What you have to do. Return the data exactly, but only from the line containing "X103254594Y-33405457D03*" through its last line.

(Circuit design text data)

:::

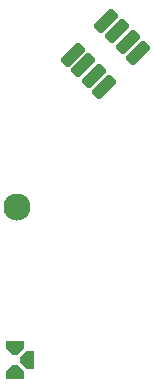
<source format=gbr>
%TF.GenerationSoftware,KiCad,Pcbnew,8.0.4-8.0.4-0~ubuntu24.04.1*%
%TF.CreationDate,2024-08-17T18:05:16+02:00*%
%TF.ProjectId,KSS-220A_Lens_Flex,4b53532d-3232-4304-915f-4c656e735f46,0.1*%
%TF.SameCoordinates,Original*%
%TF.FileFunction,Soldermask,Bot*%
%TF.FilePolarity,Negative*%
%FSLAX46Y46*%
G04 Gerber Fmt 4.6, Leading zero omitted, Abs format (unit mm)*
G04 Created by KiCad (PCBNEW 8.0.4-8.0.4-0~ubuntu24.04.1) date 2024-08-17 18:05:16*
%MOMM*%
%LPD*%
G01*
G04 APERTURE LIST*
G04 Aperture macros list*
%AMRoundRect*
0 Rectangle with rounded corners*
0 $1 Rounding radius*
0 $2 $3 $4 $5 $6 $7 $8 $9 X,Y pos of 4 corners*
0 Add a 4 corners polygon primitive as box body*
4,1,4,$2,$3,$4,$5,$6,$7,$8,$9,$2,$3,0*
0 Add four circle primitives for the rounded corners*
1,1,$1+$1,$2,$3*
1,1,$1+$1,$4,$5*
1,1,$1+$1,$6,$7*
1,1,$1+$1,$8,$9*
0 Add four rect primitives between the rounded corners*
20,1,$1+$1,$2,$3,$4,$5,0*
20,1,$1+$1,$4,$5,$6,$7,0*
20,1,$1+$1,$6,$7,$8,$9,0*
20,1,$1+$1,$8,$9,$2,$3,0*%
%AMOutline5P*
0 Free polygon, 5 corners , with rotation*
0 The origin of the aperture is its center*
0 number of corners: always 5*
0 $1 to $10 corner X, Y*
0 $11 Rotation angle, in degrees counterclockwise*
0 create outline with 5 corners*
4,1,5,$1,$2,$3,$4,$5,$6,$7,$8,$9,$10,$1,$2,$11*%
%AMOutline6P*
0 Free polygon, 6 corners , with rotation*
0 The origin of the aperture is its center*
0 number of corners: always 6*
0 $1 to $12 corner X, Y*
0 $13 Rotation angle, in degrees counterclockwise*
0 create outline with 6 corners*
4,1,6,$1,$2,$3,$4,$5,$6,$7,$8,$9,$10,$11,$12,$1,$2,$13*%
%AMOutline7P*
0 Free polygon, 7 corners , with rotation*
0 The origin of the aperture is its center*
0 number of corners: always 7*
0 $1 to $14 corner X, Y*
0 $15 Rotation angle, in degrees counterclockwise*
0 create outline with 7 corners*
4,1,7,$1,$2,$3,$4,$5,$6,$7,$8,$9,$10,$11,$12,$13,$14,$1,$2,$15*%
%AMOutline8P*
0 Free polygon, 8 corners , with rotation*
0 The origin of the aperture is its center*
0 number of corners: always 8*
0 $1 to $16 corner X, Y*
0 $17 Rotation angle, in degrees counterclockwise*
0 create outline with 8 corners*
4,1,8,$1,$2,$3,$4,$5,$6,$7,$8,$9,$10,$11,$12,$13,$14,$15,$16,$1,$2,$17*%
G04 Aperture macros list end*
%ADD10C,2.300000*%
%ADD11Outline6P,-0.800000X0.000000X-0.200000X0.600000X0.200000X0.600000X0.800000X0.000000X0.800000X-0.600000X-0.800000X-0.600000X0.000000*%
%ADD12Outline6P,-0.800000X0.000000X-0.200000X0.600000X0.200000X0.600000X0.800000X0.000000X0.800000X-0.600000X-0.800000X-0.600000X90.000000*%
%ADD13Outline6P,-0.800000X0.000000X-0.200000X0.600000X0.200000X0.600000X0.800000X0.000000X0.800000X-0.600000X-0.800000X-0.600000X180.000000*%
%ADD14RoundRect,0.250000X-0.424264X-0.777817X0.777817X0.424264X0.424264X0.777817X-0.777817X-0.424264X0*%
%ADD15RoundRect,0.250000X0.424264X0.777817X-0.777817X-0.424264X-0.424264X-0.777817X0.777817X0.424264X0*%
G04 APERTURE END LIST*
D10*
%TO.C,H1*%
X94850000Y-48300000D03*
%TD*%
D11*
%TO.C,CN5*%
X94700000Y-62250000D03*
D12*
X95700000Y-61250000D03*
D13*
X94700000Y-60250000D03*
%TD*%
D14*
%TO.C,CN3*%
X99538748Y-35417175D03*
D15*
X102402530Y-32553393D03*
D14*
X100390812Y-36269239D03*
D15*
X103254594Y-33405457D03*
D14*
X101334799Y-37213226D03*
D15*
X104195046Y-34345909D03*
D14*
X102229289Y-38107716D03*
D15*
X105093071Y-35243934D03*
%TD*%
M02*

</source>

:::

Response.
X103254594Y-33405457D03*
D14*
X101334799Y-37213226D03*
D15*
X104195046Y-34345909D03*
D14*
X102229289Y-38107716D03*
D15*
X105093071Y-35243934D03*
%TD*%
M02*

</source>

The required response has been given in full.